HBrock commented 1 year ago

You are right, using CT logs is a special case.

Currently Section 3.1.2 writes Note that policy may dictate that the CA must not publish or otherwise distribute the certificate until the requesting entity has reviewed and accepted the newly-created certificate (typically through use of the certConf message). I would propose extending the sentence to Note that policy may dictate that the CA must not publish or otherwise distribute the certificate until the requesting entity has reviewed and accepted the newly-created certificate or the indirect POP is completed (typically through use of the certConf message). In case of publication of the certificate or a precertificate in a Certificate Transparency log [RFC9162], the certificate must be revoked if it was not accepted or the indirect POP could not be completed.

Also Section 4.2.2.2 states (Where verification of the cert confirmation message fails, the RA/CA MUST revoke the newly issued certificate if it has been published or otherwise made available.)

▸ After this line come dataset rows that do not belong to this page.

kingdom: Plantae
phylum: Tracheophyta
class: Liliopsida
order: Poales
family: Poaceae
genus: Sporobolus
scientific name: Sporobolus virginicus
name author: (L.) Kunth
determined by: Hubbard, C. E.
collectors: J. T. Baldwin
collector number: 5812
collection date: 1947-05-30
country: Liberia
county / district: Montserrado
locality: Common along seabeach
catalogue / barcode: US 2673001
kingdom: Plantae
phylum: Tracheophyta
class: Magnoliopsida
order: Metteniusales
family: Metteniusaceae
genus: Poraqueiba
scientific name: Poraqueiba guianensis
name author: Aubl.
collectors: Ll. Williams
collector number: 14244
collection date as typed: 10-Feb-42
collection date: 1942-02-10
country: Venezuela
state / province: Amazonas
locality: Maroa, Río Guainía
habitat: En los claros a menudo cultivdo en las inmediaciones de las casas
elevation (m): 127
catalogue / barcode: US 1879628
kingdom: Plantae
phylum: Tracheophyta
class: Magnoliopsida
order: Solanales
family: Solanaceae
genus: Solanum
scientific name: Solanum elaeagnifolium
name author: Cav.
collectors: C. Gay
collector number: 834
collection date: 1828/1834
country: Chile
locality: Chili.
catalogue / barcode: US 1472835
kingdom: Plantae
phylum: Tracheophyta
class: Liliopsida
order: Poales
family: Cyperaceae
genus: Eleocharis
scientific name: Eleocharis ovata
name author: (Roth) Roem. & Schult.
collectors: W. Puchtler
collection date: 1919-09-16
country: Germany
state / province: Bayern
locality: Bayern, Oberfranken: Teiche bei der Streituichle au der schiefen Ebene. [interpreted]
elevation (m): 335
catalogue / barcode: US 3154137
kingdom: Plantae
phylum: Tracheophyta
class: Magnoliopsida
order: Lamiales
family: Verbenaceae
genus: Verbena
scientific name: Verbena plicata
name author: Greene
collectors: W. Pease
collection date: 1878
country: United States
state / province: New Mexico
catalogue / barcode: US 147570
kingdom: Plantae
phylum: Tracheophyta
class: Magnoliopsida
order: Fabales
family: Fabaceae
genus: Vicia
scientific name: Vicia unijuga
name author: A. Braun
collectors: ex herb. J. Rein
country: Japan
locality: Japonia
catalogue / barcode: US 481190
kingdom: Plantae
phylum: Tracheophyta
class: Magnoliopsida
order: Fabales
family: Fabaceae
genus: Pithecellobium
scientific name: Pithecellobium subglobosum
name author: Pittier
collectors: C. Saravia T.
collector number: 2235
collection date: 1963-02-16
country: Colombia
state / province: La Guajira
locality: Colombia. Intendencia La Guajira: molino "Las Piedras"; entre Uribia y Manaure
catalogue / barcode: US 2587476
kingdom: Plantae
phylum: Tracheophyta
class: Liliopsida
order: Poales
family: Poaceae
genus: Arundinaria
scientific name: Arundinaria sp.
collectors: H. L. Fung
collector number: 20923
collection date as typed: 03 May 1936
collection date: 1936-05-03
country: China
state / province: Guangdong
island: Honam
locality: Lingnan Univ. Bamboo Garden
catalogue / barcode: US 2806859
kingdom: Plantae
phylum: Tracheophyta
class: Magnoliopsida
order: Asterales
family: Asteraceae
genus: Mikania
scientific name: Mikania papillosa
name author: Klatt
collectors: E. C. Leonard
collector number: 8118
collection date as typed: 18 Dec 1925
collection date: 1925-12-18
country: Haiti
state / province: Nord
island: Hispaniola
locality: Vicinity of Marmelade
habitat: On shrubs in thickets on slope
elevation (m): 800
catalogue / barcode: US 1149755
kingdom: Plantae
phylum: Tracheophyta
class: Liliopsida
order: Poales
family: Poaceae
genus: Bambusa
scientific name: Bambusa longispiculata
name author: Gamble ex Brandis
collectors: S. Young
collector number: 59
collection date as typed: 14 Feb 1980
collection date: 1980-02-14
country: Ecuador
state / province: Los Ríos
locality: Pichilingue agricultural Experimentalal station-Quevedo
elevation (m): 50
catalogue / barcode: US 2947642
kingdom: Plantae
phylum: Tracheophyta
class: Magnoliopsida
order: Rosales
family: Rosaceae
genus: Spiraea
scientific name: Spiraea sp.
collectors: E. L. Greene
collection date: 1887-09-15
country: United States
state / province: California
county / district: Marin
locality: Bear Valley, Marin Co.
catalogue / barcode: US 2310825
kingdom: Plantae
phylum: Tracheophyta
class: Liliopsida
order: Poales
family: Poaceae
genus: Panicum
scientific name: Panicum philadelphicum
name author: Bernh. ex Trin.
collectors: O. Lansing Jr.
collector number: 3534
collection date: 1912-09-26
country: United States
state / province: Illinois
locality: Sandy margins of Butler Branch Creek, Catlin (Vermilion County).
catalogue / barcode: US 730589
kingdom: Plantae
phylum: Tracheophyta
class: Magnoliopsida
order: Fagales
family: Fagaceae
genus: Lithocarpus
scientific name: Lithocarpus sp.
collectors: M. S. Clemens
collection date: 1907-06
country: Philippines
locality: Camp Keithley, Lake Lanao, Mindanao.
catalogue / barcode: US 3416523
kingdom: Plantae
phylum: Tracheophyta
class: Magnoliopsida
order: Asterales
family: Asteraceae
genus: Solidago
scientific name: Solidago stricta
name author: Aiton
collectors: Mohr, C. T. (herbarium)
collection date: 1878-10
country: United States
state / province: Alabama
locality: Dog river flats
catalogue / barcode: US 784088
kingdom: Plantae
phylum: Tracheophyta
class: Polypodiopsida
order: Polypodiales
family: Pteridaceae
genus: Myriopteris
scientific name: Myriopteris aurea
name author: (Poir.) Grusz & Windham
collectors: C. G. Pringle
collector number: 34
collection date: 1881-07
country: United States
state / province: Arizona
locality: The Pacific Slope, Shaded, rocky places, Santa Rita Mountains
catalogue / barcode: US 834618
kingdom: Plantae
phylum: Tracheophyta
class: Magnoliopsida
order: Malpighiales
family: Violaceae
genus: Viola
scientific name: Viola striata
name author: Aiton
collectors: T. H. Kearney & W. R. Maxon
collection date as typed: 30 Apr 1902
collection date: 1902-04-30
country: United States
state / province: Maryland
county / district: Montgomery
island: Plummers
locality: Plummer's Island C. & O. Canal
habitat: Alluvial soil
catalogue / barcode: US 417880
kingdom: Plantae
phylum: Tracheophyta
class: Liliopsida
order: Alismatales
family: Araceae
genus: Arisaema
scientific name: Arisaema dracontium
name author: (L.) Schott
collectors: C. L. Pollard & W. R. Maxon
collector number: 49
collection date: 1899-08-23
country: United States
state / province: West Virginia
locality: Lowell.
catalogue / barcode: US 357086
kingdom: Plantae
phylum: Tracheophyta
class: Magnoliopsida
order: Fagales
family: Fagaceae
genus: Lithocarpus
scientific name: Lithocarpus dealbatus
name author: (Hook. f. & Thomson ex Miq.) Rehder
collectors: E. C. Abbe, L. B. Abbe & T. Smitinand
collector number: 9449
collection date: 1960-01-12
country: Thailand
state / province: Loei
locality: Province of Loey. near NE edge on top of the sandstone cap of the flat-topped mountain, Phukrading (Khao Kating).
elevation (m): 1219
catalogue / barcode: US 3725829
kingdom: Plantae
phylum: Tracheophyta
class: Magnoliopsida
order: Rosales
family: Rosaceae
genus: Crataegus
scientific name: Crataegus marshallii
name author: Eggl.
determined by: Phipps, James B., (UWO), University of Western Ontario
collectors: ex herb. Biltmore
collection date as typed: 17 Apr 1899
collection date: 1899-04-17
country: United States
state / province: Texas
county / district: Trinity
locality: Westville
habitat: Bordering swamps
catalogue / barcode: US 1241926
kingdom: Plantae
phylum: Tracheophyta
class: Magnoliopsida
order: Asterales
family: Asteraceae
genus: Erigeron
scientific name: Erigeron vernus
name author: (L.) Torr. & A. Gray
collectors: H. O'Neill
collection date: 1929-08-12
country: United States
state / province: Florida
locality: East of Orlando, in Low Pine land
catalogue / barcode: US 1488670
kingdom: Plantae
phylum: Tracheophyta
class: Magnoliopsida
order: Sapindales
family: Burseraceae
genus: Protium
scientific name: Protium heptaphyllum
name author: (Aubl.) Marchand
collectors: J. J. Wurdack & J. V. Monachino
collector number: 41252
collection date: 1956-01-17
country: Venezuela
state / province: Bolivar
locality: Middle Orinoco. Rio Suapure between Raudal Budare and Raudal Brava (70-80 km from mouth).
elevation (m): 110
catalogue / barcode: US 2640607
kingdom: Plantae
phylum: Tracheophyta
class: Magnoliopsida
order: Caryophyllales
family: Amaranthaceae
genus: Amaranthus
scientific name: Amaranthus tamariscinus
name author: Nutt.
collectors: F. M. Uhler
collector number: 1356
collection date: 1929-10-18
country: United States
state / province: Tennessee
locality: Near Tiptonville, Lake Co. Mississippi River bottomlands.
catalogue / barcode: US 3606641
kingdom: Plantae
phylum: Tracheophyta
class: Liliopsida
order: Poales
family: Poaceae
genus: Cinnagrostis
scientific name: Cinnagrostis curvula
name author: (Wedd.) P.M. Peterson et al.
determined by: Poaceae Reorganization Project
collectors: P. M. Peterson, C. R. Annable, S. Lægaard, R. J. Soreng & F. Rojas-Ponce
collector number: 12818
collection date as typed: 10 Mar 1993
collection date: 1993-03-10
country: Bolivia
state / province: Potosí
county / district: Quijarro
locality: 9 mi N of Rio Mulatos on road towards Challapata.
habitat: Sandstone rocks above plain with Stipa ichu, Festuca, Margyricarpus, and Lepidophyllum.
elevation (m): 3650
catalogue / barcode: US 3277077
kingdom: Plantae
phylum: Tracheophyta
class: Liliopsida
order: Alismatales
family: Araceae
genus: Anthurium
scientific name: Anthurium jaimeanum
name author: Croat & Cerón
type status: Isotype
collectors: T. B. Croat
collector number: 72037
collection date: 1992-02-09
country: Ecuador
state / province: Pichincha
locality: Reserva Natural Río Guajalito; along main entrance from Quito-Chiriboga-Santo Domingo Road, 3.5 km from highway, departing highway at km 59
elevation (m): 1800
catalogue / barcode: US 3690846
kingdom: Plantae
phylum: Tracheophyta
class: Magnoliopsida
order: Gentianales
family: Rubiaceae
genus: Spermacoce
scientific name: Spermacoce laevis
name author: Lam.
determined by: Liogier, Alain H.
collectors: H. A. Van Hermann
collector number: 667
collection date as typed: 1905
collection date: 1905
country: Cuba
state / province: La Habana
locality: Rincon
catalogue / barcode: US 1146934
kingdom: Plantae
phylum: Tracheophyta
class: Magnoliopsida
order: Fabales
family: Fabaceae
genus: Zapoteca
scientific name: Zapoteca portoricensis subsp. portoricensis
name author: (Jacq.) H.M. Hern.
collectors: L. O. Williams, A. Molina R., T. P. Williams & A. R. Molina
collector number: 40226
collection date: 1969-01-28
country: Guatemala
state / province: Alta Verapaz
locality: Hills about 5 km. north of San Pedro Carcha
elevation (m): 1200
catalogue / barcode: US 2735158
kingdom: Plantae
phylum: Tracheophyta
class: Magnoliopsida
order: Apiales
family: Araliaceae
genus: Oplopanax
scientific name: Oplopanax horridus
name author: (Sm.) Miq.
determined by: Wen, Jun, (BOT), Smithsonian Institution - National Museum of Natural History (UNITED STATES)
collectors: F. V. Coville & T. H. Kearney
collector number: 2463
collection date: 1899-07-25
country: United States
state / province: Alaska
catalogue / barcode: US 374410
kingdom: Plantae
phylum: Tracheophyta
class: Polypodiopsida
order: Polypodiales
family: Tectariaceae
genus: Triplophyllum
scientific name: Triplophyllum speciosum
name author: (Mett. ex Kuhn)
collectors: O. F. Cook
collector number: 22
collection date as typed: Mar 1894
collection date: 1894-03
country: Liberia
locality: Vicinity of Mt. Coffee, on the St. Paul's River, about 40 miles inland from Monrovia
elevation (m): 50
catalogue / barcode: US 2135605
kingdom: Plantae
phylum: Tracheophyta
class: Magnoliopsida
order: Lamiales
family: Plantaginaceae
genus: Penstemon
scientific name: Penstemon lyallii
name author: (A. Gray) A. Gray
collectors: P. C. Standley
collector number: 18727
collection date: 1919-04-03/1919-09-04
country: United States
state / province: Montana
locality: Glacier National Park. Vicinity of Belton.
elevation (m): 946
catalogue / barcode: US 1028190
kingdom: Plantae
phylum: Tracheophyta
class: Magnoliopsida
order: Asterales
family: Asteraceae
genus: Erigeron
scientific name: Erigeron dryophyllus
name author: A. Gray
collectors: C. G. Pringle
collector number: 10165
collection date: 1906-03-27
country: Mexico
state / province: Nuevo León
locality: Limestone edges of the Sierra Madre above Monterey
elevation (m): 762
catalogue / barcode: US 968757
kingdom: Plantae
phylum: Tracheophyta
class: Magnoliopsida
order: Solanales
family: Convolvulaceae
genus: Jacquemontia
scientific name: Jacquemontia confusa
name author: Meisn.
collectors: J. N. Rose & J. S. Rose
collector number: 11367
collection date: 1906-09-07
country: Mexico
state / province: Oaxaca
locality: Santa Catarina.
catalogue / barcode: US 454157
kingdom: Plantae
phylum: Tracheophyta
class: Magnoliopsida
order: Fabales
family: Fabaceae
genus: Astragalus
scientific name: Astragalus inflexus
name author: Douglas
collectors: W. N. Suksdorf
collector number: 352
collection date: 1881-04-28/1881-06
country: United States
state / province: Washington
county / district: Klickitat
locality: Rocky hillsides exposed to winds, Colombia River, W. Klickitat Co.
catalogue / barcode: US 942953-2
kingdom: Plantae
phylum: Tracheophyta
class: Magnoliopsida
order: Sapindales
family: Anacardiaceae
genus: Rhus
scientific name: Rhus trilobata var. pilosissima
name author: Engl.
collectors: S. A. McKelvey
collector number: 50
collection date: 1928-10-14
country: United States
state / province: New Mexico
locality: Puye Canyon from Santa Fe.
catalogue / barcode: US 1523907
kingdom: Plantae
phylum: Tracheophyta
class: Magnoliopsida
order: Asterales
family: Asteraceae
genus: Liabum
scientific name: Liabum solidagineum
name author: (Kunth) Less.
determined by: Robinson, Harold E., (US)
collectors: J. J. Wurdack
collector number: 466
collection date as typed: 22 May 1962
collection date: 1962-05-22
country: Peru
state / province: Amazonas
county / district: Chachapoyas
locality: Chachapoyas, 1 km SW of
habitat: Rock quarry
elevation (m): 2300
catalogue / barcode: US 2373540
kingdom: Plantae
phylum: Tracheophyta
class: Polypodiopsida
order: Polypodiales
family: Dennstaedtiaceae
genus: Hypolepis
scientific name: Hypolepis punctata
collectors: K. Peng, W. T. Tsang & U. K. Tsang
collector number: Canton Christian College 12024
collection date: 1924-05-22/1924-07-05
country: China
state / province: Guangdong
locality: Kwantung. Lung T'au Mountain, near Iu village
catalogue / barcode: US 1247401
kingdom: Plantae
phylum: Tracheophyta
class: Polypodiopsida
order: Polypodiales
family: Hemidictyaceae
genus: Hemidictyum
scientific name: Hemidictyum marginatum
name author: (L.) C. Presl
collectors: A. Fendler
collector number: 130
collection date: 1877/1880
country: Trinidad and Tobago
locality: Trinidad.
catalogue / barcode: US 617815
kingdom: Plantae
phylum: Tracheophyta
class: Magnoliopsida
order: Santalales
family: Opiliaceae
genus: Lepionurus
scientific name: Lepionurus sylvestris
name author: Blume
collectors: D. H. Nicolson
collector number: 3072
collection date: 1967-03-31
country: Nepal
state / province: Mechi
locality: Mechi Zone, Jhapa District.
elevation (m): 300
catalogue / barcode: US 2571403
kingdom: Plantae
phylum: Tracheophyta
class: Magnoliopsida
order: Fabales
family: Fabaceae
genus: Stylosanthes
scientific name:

But I would also add a security consideration: 8.9 Usage of Certificate Transparency Logs If a certificate or its precertificate was published in a Certificate Transparency log [RFC9162] it must be revoked, if a required certConf message could not be verified, especially when the implicit POP was used.

ounsworth commented 1 year ago

I suggest we add an additional sentence to this security consideration:

CAs that support indirect PoP MUST NOT also publish final certificates to CT logs. The risk is that a malicious actor could fetch the final certificate from the CT log and use that to spoof a response to the implicit PoP challenge via a certConf response. This risk does not apply to CT precertificates, so those are ok to publish.